The flower’s color is “pure white with purple veins on the side lobes; there is a greenish blotch on the center of the mid lobe; dorsal sepal: ovate, apex acute, 1.1 cm long by 5 mm wide, threeveined.”
The petals were described as “lanceolate, 1 cm long by 4 mm wide, single veined,” and the lateral sepals as “broadly falcate, 1.3 cm long by 6 mm wide, forming a short base; labellum (central petal) – three lobed, 1.2 cm long by 7 mm wide; side lobes rounded; mid lobe broadly ovate; there is a small patch of hairs on the mid lobe. Pedicel and ovary: ridged longitudinally, tapering gradually, 1.2 mm in diameter by 7 mm long.”
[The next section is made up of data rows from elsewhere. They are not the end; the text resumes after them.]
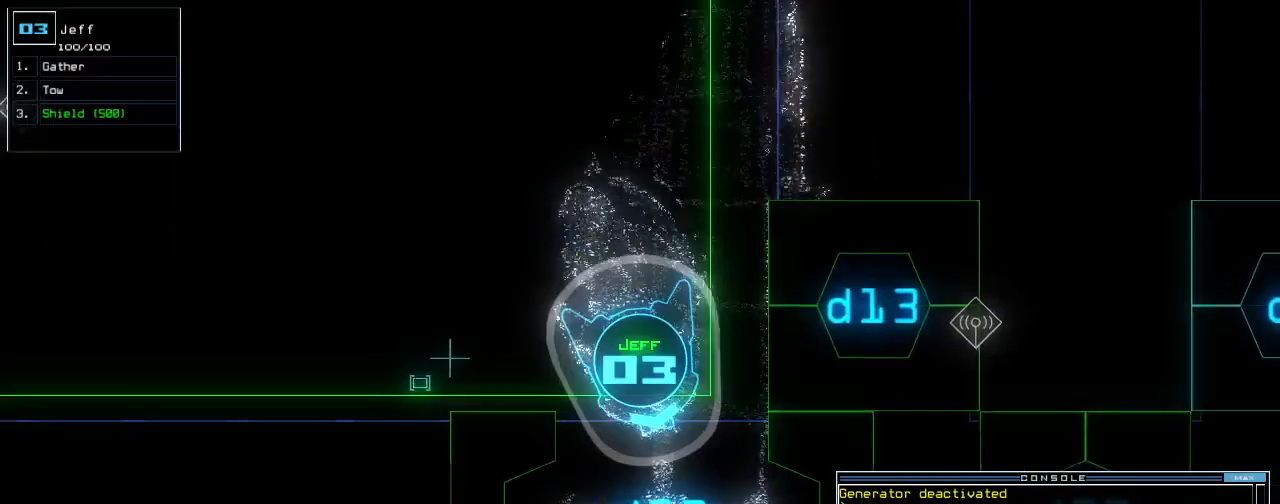
{"keys": ["right", "up"], "events": [[480, "right", "down"]]}
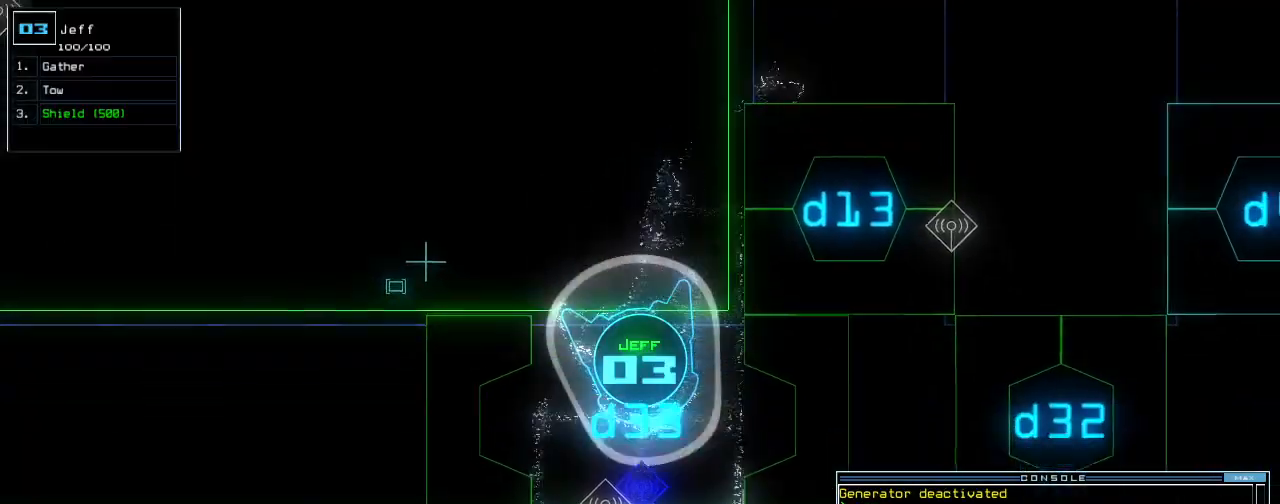
{"keys": ["up"], "events": [[40, "right", "up"], [420, "right", "down"], [460, "right", "up"]]}
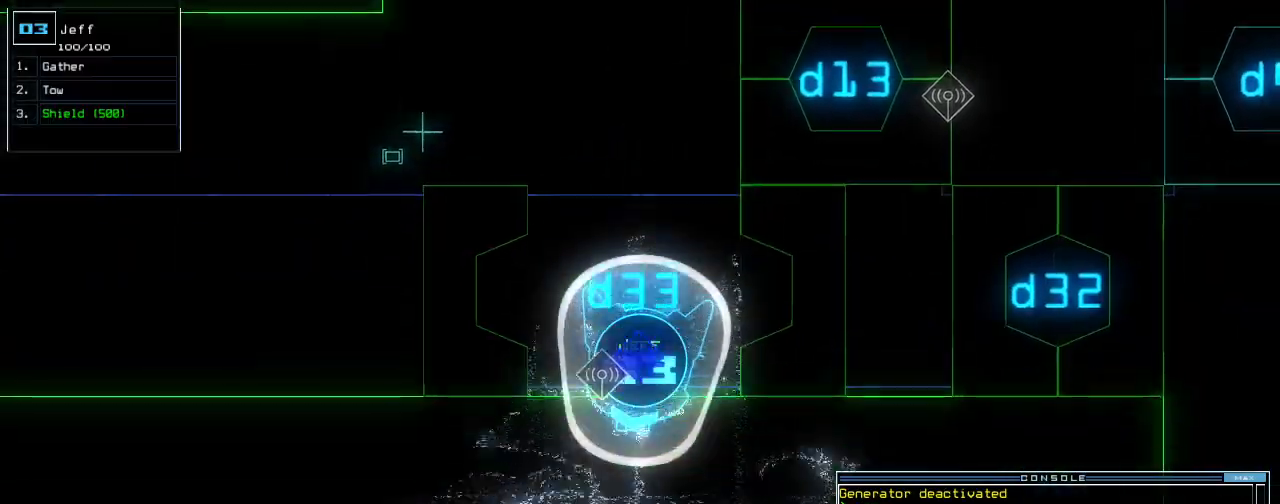
{"keys": ["right", "up"], "events": [[80, "right", "down"], [160, "right", "up"], [260, "right", "down"], [380, "right", "up"], [500, "right", "down"]]}
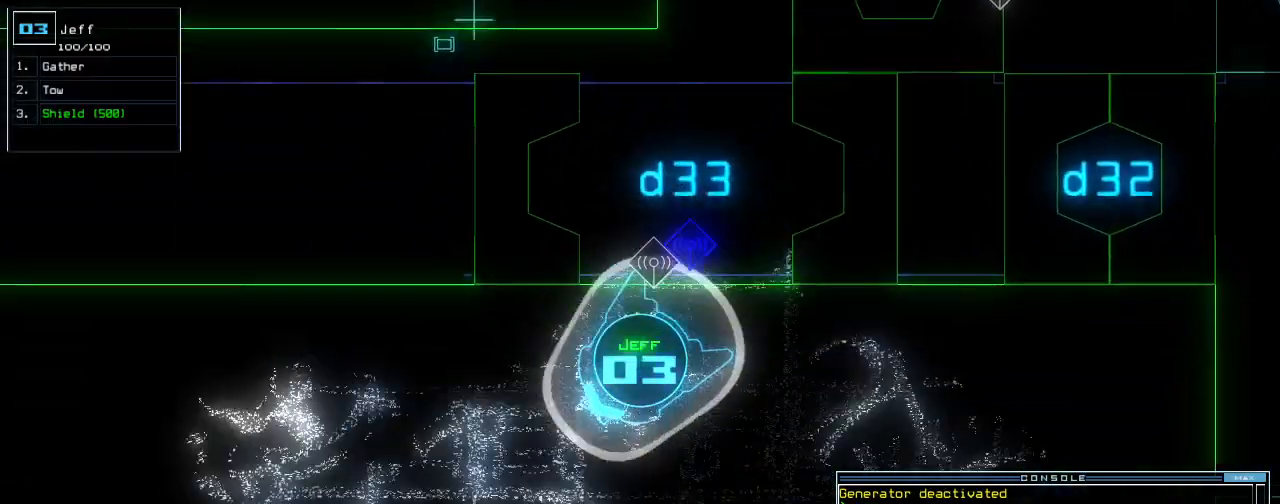
{"keys": ["up"], "events": [[120, "right", "up"], [420, "c", "down"], [460, "c", "up"]]}
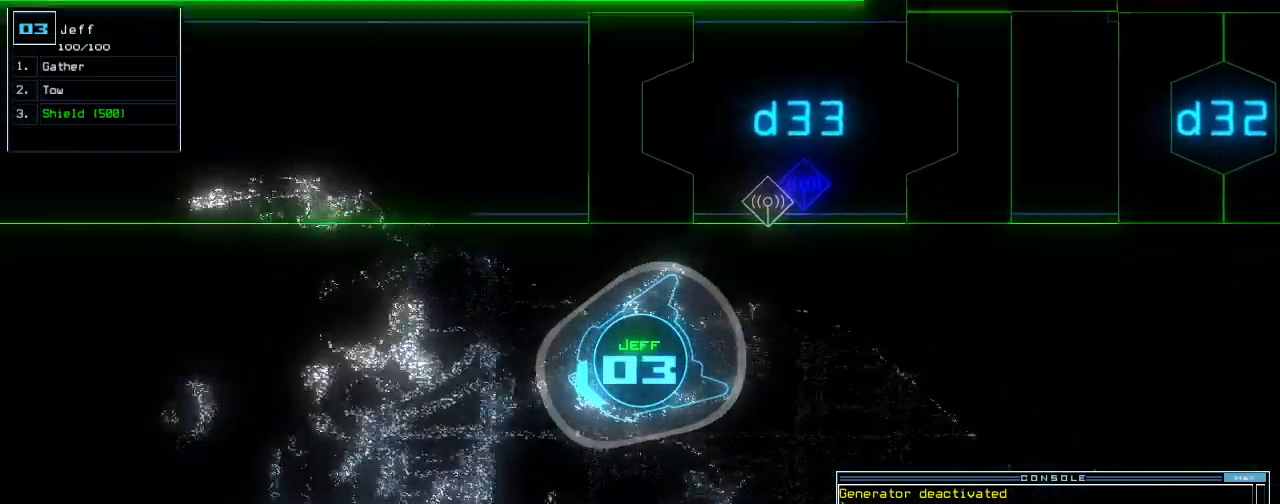
{"keys": ["up"], "events": [[40, "c", "down"], [120, "return", "down"], [140, "c", "up"], [220, "return", "up"], [320, "left", "down"], [440, "left", "up"]]}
Dr. De Leon, who got interested in orchids as an offshoot of his being a raptor conservationist and trekker, said the new species was named after Yap’s grandmother in recognition of Yap’s orchid and forest conservation efforts. De Leon explained Yap’s passion for conservation as extending to replicating rare orchid species and distributing those to be planted in similar habitats. De Leon explained that an orchid species being named after a person or place is very significant as the name will be used in all future literature to describe the species. “It becomes a scientifically-identified orchid and the name will stay forever,” he said.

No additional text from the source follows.